● Description of the task:
Reduce the material below to its lines containing "отелей".

● Data supplied:

═══

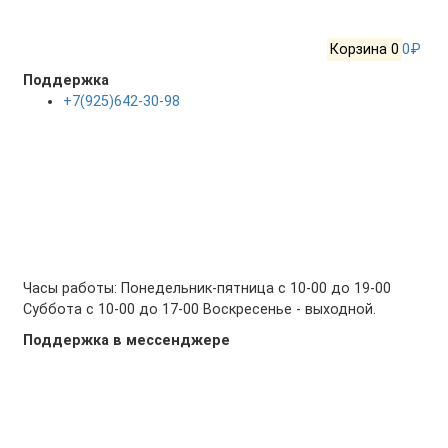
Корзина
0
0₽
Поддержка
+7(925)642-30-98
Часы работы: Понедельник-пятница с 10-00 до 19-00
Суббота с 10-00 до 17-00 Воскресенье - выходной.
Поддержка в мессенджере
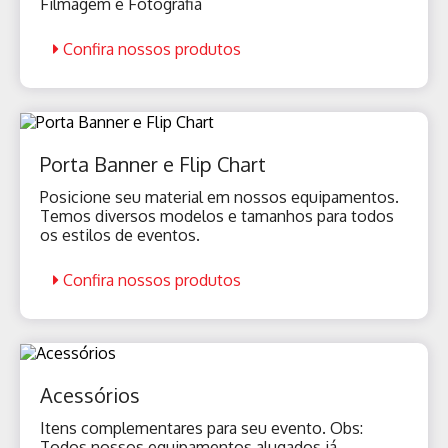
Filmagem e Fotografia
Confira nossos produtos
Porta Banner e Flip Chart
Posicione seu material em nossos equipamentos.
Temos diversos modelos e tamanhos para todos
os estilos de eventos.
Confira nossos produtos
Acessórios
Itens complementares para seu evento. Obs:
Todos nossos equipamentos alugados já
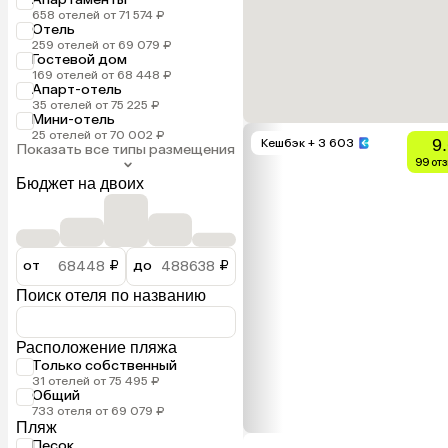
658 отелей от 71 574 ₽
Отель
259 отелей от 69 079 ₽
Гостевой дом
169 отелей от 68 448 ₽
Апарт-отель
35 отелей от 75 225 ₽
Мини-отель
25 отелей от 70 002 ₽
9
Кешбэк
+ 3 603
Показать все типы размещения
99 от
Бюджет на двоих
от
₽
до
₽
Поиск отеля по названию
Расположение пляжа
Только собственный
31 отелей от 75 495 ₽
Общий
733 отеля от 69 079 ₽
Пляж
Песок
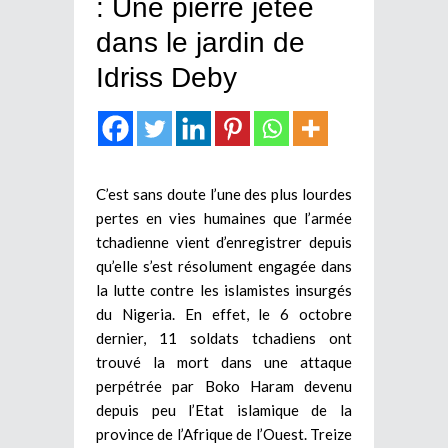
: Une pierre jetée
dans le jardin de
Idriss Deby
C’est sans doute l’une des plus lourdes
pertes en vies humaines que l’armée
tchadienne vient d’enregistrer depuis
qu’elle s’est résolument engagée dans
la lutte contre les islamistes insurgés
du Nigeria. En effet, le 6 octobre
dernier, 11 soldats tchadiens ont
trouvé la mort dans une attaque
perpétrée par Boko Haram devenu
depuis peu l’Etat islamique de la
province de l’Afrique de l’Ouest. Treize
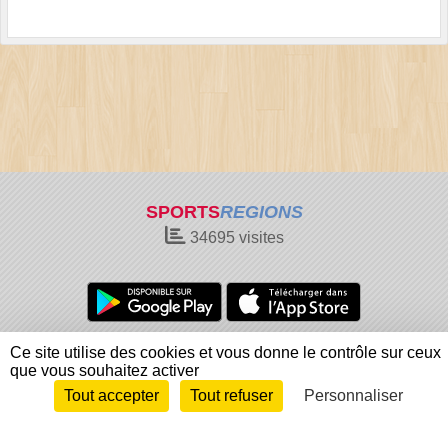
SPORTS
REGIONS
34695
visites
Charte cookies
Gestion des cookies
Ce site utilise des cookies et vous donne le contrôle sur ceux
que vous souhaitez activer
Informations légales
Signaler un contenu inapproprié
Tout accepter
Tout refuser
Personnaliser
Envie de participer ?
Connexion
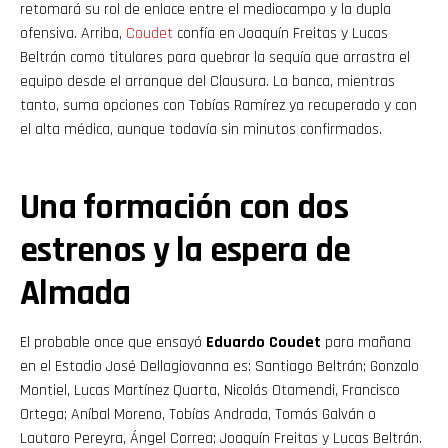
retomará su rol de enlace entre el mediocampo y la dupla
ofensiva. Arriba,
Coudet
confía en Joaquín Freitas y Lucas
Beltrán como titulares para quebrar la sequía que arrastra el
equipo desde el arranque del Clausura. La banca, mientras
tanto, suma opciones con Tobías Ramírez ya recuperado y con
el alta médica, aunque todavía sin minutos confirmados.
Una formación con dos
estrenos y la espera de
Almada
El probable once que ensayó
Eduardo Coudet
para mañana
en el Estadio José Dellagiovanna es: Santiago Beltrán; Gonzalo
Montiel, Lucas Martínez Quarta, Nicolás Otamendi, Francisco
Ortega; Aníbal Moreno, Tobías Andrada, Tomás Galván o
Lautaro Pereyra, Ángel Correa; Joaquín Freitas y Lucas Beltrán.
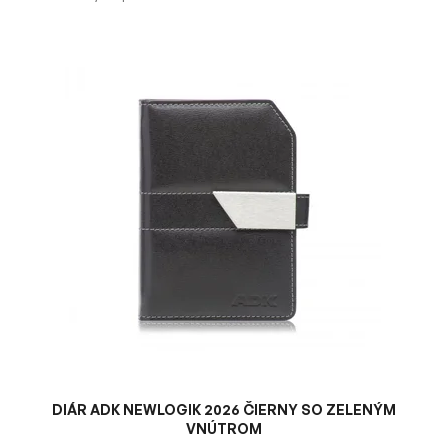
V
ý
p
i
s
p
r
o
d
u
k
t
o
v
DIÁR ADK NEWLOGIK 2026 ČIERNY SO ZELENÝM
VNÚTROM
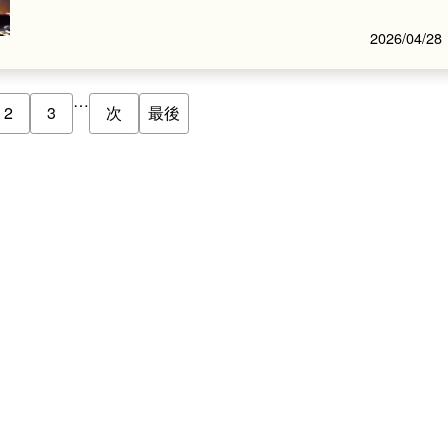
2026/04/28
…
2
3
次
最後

═══

● Answer box:
658 отелей от 71 574 ₽
259 отелей от 69 079 ₽
169 отелей от 68 448 ₽
35 отелей от 75 225 ₽
25 отелей от 70 002 ₽
31 отелей от 75 495 ₽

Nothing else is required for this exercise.